> [PROBLEM DESCRIPTION]:
When you reach the line that contains "Someone carried the vacuum", give it back exactly along with each line after it to the end of the entries; skip any pictures.

> [DATA]:
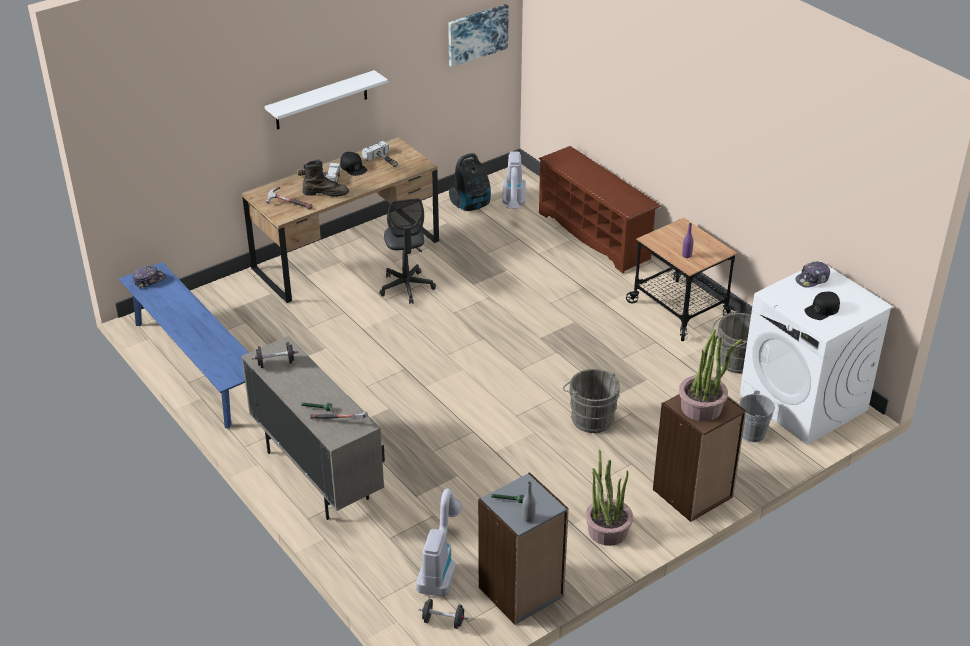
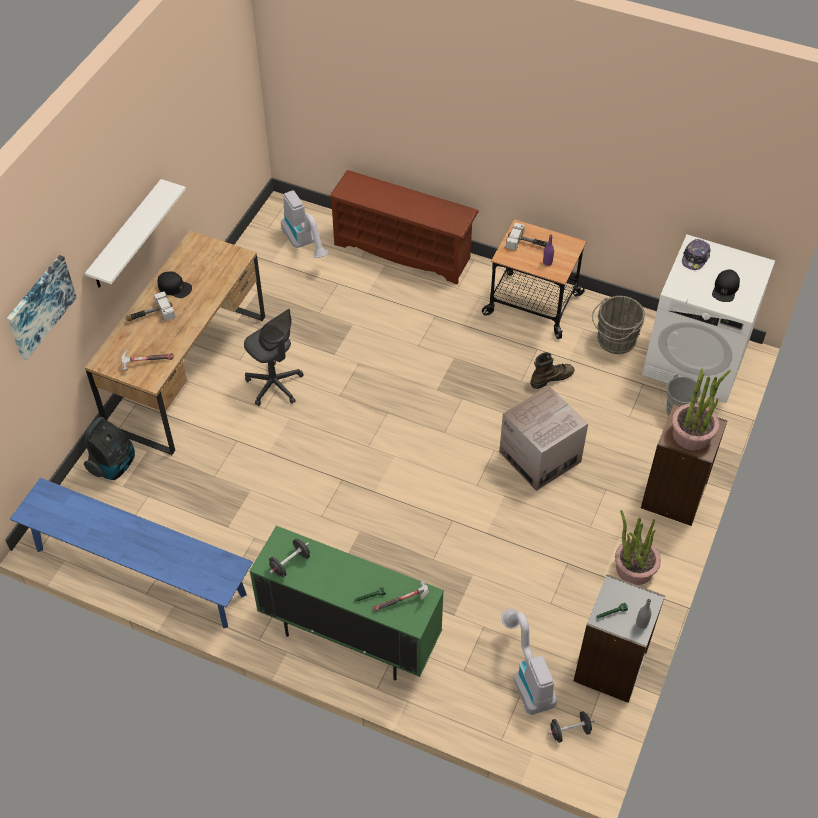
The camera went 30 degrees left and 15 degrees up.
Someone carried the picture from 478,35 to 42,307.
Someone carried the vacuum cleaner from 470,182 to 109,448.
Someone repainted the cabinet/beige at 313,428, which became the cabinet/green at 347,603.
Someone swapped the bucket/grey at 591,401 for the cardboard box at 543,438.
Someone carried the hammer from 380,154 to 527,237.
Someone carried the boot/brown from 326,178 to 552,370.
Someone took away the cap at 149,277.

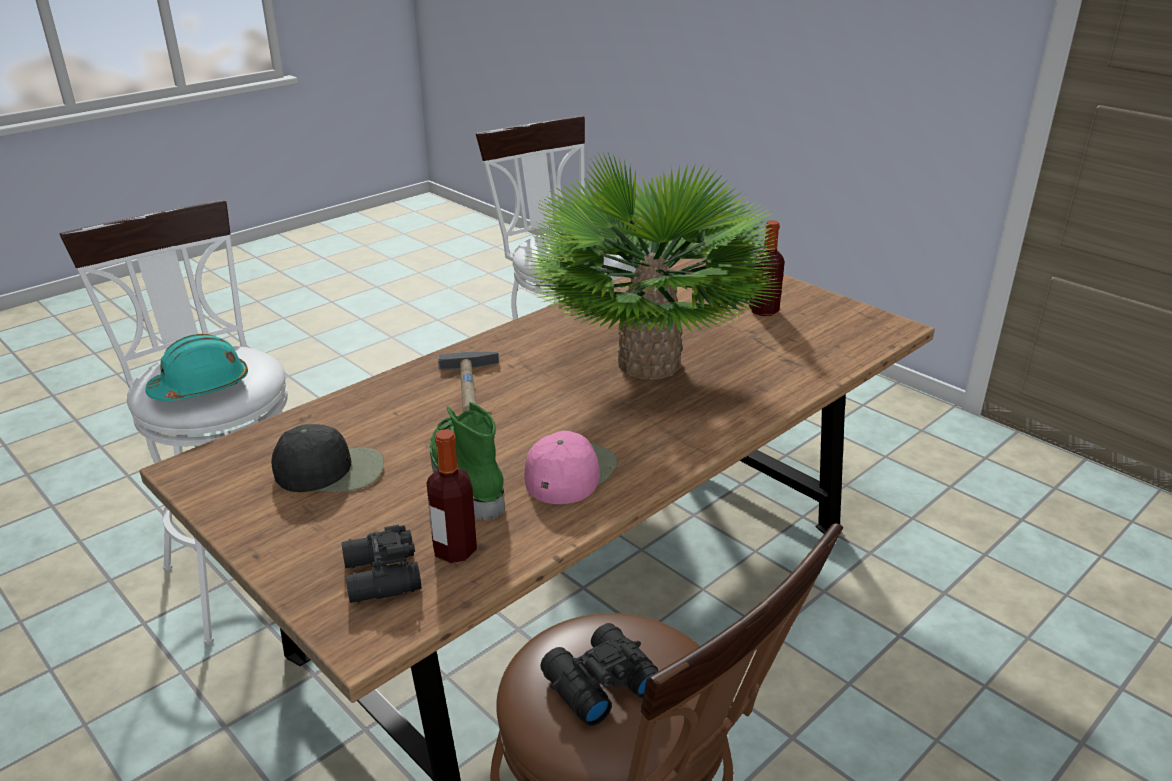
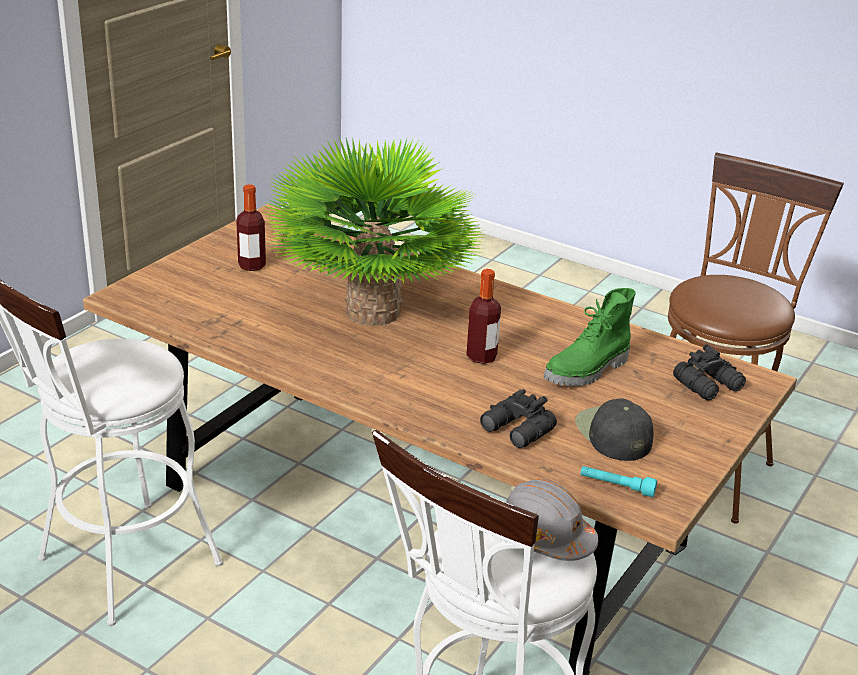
The camera went 105 degrees left and 0 degrees up.
Someone carried the bottle from 452,496 to 483,316.
Someone carried the binoculars/black from 599,674 to 518,418.
Someone repainted the hard hat/turquoise at 196,367, which became the hard hat/grey at 552,520.
Someone put down the flashlight/turquoise at 618,481.
Someone took away the hammer at 468,381.
Someone took away the cap/pink at 571,467.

> [EXERCISE RESPONSE]:
Someone carried the vacuum cleaner from 470,182 to 109,448.
Someone repainted the cabinet/beige at 313,428, which became the cabinet/green at 347,603.
Someone swapped the bucket/grey at 591,401 for the cardboard box at 543,438.
Someone carried the hammer from 380,154 to 527,237.
Someone carried the boot/brown from 326,178 to 552,370.
Someone took away the cap at 149,277.

The camera went 105 degrees left and 0 degrees up.
Someone carried the bottle from 452,496 to 483,316.
Someone carried the binoculars/black from 599,674 to 518,418.
Someone repainted the hard hat/turquoise at 196,367, which became the hard hat/grey at 552,520.
Someone put down the flashlight/turquoise at 618,481.
Someone took away the hammer at 468,381.
Someone took away the cap/pink at 571,467.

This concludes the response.